Work task ▸ Transcribe the data that follows, exactly and in full.

Excerpted records ▸
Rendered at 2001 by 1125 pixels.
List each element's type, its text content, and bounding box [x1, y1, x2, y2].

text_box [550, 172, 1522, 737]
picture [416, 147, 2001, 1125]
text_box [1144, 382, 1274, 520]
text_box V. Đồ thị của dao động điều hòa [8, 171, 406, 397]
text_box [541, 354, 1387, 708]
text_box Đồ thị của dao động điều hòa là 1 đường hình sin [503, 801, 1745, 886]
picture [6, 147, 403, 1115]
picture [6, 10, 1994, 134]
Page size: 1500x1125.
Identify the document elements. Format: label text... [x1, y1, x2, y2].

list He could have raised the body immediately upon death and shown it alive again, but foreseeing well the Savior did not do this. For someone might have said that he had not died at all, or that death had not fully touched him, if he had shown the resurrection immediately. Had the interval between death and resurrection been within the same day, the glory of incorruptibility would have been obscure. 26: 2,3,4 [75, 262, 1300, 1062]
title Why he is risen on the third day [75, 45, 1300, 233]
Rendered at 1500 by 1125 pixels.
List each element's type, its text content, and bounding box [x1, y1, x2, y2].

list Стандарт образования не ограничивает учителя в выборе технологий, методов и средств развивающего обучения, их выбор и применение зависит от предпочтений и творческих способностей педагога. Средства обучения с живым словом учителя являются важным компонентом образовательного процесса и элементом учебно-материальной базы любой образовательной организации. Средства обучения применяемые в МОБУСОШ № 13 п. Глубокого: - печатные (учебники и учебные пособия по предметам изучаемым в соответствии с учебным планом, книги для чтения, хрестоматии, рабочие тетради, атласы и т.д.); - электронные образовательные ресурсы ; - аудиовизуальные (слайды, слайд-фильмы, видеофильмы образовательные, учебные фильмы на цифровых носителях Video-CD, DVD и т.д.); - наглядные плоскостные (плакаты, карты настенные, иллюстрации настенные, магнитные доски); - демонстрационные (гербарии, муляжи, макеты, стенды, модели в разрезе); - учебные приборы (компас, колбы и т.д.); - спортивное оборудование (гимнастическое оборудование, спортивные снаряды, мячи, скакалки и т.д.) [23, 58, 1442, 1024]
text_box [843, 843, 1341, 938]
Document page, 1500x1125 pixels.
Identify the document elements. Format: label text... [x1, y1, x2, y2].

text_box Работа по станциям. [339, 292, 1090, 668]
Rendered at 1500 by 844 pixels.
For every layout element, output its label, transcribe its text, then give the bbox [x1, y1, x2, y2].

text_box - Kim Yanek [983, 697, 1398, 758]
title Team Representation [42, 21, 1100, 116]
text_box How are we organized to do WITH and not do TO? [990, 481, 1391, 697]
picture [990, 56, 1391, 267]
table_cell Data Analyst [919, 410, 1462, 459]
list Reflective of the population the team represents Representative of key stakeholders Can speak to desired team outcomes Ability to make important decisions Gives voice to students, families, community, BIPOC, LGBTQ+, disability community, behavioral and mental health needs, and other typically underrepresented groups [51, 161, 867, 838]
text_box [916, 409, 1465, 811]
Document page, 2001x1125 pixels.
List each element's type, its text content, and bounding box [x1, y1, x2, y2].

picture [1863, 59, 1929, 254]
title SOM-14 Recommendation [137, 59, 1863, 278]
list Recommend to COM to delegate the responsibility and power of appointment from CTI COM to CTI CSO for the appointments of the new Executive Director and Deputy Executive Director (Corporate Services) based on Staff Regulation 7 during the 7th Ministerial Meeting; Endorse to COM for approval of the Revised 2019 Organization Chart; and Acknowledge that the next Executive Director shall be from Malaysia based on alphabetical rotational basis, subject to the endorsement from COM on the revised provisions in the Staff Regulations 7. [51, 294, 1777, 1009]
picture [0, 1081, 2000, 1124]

Exercise solution ▸
Rendered at 2001 by 1125 pixels.
List each element's type, its text content, and bounding box [x1, y1, x2, y2].

text_box [550, 172, 1522, 737]
picture [416, 147, 2001, 1125]
text_box [1144, 382, 1274, 520]
text_box V. Đồ thị của dao động điều hòa [8, 171, 406, 397]
text_box [541, 354, 1387, 708]
text_box Đồ thị của dao động điều hòa là 1 đường hình sin [503, 801, 1745, 886]
picture [6, 147, 403, 1115]
picture [6, 10, 1994, 134]
Page size: 1500x1125.
Identify the document elements. Format: label text... [x1, y1, x2, y2].

list He could have raised the body immediately upon death and shown it alive again, but foreseeing well the Savior did not do this. For someone might have said that he had not died at all, or that death had not fully touched him, if he had shown the resurrection immediately. Had the interval between death and resurrection been within the same day, the glory of incorruptibility would have been obscure. 26: 2,3,4 [75, 262, 1300, 1062]
title Why he is risen on the third day [75, 45, 1300, 233]
Rendered at 1500 by 1125 pixels.
List each element's type, its text content, and bounding box [x1, y1, x2, y2].

list Стандарт образования не ограничивает учителя в выборе технологий, методов и средств развивающего обучения, их выбор и применение зависит от предпочтений и творческих способностей педагога. Средства обучения с живым словом учителя являются важным компонентом образовательного процесса и элементом учебно-материальной базы любой образовательной организации. Средства обучения применяемые в МОБУСОШ № 13 п. Глубокого: - печатные (учебники и учебные пособия по предметам изучаемым в соответствии с учебным планом, книги для чтения, хрестоматии, рабочие тетради, атласы и т.д.); - электронные образовательные ресурсы ; - аудиовизуальные (слайды, слайд-фильмы, видеофильмы образовательные, учебные фильмы на цифровых носителях Video-CD, DVD и т.д.); - наглядные плоскостные (плакаты, карты настенные, иллюстрации настенные, магнитные доски); - демонстрационные (гербарии, муляжи, макеты, стенды, модели в разрезе); - учебные приборы (компас, колбы и т.д.); - спортивное оборудование (гимнастическое оборудование, спортивные снаряды, мячи, скакалки и т.д.) [23, 58, 1442, 1024]
text_box [843, 843, 1341, 938]
Document page, 1500x1125 pixels.
Identify the document elements. Format: label text... [x1, y1, x2, y2].

text_box Работа по станциям. [339, 292, 1090, 668]
Rendered at 1500 by 844 pixels.
For every layout element, output its label, transcribe its text, then give the bbox [x1, y1, x2, y2].

text_box - Kim Yanek [983, 697, 1398, 758]
title Team Representation [42, 21, 1100, 116]
text_box How are we organized to do WITH and not do TO? [990, 481, 1391, 697]
picture [990, 56, 1391, 267]
table_cell Data Analyst [919, 410, 1462, 459]
list Reflective of the population the team represents Representative of key stakeholders Can speak to desired team outcomes Ability to make important decisions Gives voice to students, families, community, BIPOC, LGBTQ+, disability community, behavioral and mental health needs, and other typically underrepresented groups [51, 161, 867, 838]
text_box [916, 409, 1465, 811]
Document page, 2001x1125 pixels.
List each element's type, its text content, and bounding box [x1, y1, x2, y2].

picture [1863, 59, 1929, 254]
title SOM-14 Recommendation [137, 59, 1863, 278]
list Recommend to COM to delegate the responsibility and power of appointment from CTI COM to CTI CSO for the appointments of the new Executive Director and Deputy Executive Director (Corporate Services) based on Staff Regulation 7 during the 7th Ministerial Meeting; Endorse to COM for approval of the Revised 2019 Organization Chart; and Acknowledge that the next Executive Director shall be from Malaysia based on alphabetical rotational basis, subject to the endorsement from COM on the revised provisions in the Staff Regulations 7. [51, 294, 1777, 1009]
picture [0, 1081, 2000, 1124]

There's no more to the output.